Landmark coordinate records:
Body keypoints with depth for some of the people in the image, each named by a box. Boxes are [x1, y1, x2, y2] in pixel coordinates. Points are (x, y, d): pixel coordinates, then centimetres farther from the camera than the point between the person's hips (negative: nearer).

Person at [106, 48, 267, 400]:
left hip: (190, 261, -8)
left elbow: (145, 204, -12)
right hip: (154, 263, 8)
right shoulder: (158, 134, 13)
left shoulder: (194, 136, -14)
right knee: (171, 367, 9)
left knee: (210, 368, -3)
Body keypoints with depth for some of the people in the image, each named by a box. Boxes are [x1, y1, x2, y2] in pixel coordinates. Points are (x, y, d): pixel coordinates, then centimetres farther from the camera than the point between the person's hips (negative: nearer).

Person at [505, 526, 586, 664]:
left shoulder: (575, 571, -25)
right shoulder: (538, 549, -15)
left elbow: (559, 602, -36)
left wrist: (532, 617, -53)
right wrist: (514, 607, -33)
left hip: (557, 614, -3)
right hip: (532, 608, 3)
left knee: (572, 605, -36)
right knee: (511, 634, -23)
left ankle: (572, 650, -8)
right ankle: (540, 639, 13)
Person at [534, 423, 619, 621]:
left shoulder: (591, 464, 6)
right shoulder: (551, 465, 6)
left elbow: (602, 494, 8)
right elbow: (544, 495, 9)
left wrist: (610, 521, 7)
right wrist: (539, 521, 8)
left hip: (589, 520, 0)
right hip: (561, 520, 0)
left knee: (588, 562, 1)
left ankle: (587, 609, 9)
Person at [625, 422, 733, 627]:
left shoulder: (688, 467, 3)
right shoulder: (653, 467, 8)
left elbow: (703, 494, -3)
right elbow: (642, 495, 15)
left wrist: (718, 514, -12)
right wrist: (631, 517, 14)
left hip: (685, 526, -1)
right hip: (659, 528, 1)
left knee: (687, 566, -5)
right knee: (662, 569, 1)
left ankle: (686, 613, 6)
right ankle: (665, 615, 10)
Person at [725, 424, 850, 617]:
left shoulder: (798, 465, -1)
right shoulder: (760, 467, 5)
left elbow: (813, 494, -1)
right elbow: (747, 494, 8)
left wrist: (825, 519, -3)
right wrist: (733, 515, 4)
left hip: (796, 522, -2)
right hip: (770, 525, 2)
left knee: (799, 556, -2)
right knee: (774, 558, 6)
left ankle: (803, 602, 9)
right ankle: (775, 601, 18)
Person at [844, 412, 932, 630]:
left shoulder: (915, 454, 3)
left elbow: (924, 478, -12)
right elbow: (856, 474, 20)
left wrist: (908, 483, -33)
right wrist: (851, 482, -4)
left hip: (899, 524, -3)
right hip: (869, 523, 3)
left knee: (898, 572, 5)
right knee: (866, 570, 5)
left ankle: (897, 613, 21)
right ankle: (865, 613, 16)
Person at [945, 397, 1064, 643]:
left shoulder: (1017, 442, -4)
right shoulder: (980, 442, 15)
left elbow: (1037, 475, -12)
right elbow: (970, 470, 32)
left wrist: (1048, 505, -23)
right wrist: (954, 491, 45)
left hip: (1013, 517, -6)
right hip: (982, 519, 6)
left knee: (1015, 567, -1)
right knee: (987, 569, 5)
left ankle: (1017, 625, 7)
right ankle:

§ **TO DO**: Return the records in full. Omit nothing.

§ **TASK ANSWER**:
Body keypoints with depth for some of the people in the image, each named by a box. Boxes are [x1, y1, x2, y2] in pixel coordinates. Points are (x, y, d): pixel coordinates, then centimetres farther from the camera than the point between the person's hips (negative: nearer).

Person at [106, 48, 267, 400]:
left hip: (190, 261, -8)
left elbow: (145, 204, -12)
right hip: (154, 263, 8)
right shoulder: (158, 134, 13)
left shoulder: (194, 136, -14)
right knee: (171, 367, 9)
left knee: (210, 368, -3)
Body keypoints with depth for some of the people in the image, each named by a box. Boxes are [x1, y1, x2, y2] in pixel coordinates. Points are (x, y, d): pixel coordinates, then centimetres farther from the camera than the point between the person's hips (negative: nearer).

Person at [505, 526, 586, 664]:
left shoulder: (575, 571, -25)
right shoulder: (538, 549, -15)
left elbow: (559, 602, -36)
left wrist: (532, 617, -53)
right wrist: (514, 607, -33)
left hip: (557, 614, -3)
right hip: (532, 608, 3)
left knee: (572, 605, -36)
right knee: (511, 634, -23)
left ankle: (572, 650, -8)
right ankle: (540, 639, 13)
Person at [534, 423, 619, 621]:
left shoulder: (591, 464, 6)
right shoulder: (551, 465, 6)
left elbow: (602, 494, 8)
right elbow: (544, 495, 9)
left wrist: (610, 521, 7)
right wrist: (539, 521, 8)
left hip: (589, 520, 0)
right hip: (561, 520, 0)
left knee: (588, 562, 1)
left ankle: (587, 609, 9)
Person at [625, 422, 733, 627]:
left shoulder: (688, 467, 3)
right shoulder: (653, 467, 8)
left elbow: (703, 494, -3)
right elbow: (642, 495, 15)
left wrist: (718, 514, -12)
right wrist: (631, 517, 14)
left hip: (685, 526, -1)
right hip: (659, 528, 1)
left knee: (687, 566, -5)
right knee: (662, 569, 1)
left ankle: (686, 613, 6)
right ankle: (665, 615, 10)
Person at [725, 424, 850, 617]:
left shoulder: (798, 465, -1)
right shoulder: (760, 467, 5)
left elbow: (813, 494, -1)
right elbow: (747, 494, 8)
left wrist: (825, 519, -3)
right wrist: (733, 515, 4)
left hip: (796, 522, -2)
right hip: (770, 525, 2)
left knee: (799, 556, -2)
right knee: (774, 558, 6)
left ankle: (803, 602, 9)
right ankle: (775, 601, 18)
Person at [844, 412, 932, 630]:
left shoulder: (915, 454, 3)
left elbow: (924, 478, -12)
right elbow: (856, 474, 20)
left wrist: (908, 483, -33)
right wrist: (851, 482, -4)
left hip: (899, 524, -3)
right hip: (869, 523, 3)
left knee: (898, 572, 5)
right knee: (866, 570, 5)
left ankle: (897, 613, 21)
right ankle: (865, 613, 16)
Person at [945, 397, 1064, 643]:
left shoulder: (1017, 442, -4)
right shoulder: (980, 442, 15)
left elbow: (1037, 475, -12)
right elbow: (970, 470, 32)
left wrist: (1048, 505, -23)
right wrist: (954, 491, 45)
left hip: (1013, 517, -6)
right hip: (982, 519, 6)
left knee: (1015, 567, -1)
right knee: (987, 569, 5)
left ankle: (1017, 625, 7)
right ankle:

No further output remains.